### [Task to complete]
Search the records for the word "lines" and copy each line in which it appears.
*** Source material ***
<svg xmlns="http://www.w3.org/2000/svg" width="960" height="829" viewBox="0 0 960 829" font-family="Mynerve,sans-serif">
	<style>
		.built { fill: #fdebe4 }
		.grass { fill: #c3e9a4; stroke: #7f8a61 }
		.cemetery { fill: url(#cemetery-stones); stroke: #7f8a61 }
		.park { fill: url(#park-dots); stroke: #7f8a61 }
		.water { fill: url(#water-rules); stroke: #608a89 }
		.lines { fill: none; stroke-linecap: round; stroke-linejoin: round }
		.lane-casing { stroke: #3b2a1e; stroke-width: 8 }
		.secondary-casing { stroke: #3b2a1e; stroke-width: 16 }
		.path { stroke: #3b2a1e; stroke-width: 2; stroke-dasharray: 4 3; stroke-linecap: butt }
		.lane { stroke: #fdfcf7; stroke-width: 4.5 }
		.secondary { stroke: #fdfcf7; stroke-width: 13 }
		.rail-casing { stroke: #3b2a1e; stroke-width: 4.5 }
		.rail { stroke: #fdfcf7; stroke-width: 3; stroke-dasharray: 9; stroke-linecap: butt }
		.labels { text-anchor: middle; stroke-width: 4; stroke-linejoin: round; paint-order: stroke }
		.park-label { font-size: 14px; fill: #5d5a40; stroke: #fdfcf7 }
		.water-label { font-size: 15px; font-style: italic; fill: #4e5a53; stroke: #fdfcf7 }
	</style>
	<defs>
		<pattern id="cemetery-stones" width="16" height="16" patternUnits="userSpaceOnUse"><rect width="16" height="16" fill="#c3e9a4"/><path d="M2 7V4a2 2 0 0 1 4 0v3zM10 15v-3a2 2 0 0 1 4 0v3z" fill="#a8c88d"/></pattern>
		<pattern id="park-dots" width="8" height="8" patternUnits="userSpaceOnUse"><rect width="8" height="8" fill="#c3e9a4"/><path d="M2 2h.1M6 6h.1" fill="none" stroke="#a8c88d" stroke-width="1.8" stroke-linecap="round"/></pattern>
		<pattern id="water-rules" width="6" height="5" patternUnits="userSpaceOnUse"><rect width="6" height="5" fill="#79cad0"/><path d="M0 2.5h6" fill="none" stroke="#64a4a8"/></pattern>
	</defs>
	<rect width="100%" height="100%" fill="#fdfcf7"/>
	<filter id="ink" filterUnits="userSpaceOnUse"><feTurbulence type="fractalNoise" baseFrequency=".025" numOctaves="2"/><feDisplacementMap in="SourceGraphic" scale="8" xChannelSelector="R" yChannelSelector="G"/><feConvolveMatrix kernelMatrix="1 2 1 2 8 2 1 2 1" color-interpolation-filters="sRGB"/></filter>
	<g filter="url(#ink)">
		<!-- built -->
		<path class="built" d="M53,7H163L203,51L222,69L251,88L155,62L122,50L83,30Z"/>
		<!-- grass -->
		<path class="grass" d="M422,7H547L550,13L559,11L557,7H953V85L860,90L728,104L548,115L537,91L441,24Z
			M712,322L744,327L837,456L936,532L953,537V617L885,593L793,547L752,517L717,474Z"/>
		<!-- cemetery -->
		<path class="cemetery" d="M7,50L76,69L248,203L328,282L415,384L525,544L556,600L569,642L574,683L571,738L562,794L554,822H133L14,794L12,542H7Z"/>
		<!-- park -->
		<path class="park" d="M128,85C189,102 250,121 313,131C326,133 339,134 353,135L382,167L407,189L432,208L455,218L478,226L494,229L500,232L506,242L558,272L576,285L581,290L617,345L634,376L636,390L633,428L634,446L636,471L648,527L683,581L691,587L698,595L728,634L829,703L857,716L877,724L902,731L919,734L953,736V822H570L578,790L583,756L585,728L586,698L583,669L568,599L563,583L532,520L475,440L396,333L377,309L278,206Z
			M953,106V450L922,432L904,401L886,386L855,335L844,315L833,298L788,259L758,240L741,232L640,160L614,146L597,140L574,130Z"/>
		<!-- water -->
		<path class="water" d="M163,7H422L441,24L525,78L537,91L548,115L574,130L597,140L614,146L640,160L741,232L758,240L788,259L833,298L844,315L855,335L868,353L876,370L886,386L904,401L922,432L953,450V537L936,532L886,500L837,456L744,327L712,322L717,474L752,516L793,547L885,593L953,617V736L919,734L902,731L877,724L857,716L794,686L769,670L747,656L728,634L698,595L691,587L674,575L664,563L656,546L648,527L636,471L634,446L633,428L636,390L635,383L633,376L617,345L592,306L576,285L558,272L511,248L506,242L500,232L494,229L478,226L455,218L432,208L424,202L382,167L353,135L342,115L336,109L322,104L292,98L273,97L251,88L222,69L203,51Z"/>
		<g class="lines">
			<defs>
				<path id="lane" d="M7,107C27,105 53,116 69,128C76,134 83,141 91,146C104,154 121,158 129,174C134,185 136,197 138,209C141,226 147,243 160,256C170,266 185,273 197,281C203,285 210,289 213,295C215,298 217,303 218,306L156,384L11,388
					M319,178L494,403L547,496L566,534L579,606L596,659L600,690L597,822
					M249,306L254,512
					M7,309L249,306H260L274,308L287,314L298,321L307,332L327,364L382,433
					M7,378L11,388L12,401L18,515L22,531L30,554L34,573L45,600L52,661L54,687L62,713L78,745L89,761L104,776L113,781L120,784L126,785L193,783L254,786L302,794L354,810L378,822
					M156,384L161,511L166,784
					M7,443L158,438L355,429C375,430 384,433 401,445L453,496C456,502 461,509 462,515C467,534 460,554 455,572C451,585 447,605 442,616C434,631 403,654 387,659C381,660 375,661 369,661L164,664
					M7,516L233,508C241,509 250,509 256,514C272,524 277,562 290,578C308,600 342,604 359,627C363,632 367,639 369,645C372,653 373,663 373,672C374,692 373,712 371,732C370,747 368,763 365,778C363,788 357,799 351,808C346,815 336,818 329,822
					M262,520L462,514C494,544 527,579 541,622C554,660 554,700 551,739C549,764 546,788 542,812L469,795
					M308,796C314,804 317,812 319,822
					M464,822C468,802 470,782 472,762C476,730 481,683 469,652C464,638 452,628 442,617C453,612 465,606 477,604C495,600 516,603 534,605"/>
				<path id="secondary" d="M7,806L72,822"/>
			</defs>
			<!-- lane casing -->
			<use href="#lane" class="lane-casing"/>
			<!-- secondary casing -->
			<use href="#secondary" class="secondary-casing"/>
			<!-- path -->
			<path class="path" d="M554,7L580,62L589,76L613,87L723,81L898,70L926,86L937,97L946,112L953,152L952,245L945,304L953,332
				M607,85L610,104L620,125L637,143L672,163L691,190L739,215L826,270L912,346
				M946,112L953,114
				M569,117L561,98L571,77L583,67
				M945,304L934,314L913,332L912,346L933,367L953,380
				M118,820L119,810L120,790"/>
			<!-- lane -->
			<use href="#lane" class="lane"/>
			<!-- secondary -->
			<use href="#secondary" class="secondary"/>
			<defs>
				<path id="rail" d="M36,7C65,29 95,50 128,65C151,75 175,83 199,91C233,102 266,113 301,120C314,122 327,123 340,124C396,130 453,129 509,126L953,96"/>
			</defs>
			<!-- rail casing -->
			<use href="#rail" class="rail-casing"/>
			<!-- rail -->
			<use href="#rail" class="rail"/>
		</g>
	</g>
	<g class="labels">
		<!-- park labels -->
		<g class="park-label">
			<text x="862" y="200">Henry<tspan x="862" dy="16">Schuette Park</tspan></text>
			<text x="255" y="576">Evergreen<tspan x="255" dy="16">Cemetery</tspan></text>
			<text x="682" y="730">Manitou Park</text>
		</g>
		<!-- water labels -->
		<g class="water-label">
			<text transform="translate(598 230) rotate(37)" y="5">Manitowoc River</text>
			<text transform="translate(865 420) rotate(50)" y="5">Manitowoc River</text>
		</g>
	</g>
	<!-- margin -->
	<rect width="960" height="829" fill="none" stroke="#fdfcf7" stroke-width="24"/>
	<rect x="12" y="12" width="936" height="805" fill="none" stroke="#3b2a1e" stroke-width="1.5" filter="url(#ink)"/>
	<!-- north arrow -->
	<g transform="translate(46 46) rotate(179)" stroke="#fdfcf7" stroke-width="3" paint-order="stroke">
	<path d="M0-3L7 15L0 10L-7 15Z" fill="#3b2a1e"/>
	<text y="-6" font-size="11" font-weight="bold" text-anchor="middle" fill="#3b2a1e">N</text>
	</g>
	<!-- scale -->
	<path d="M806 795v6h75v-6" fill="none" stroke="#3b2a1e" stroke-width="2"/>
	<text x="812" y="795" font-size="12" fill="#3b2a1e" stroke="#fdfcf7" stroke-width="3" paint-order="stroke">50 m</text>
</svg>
*** End of Source material ***
### [Answer to this problem]
		.lines { fill: none; stroke-linecap: round; stroke-linejoin: round }
		<g class="lines">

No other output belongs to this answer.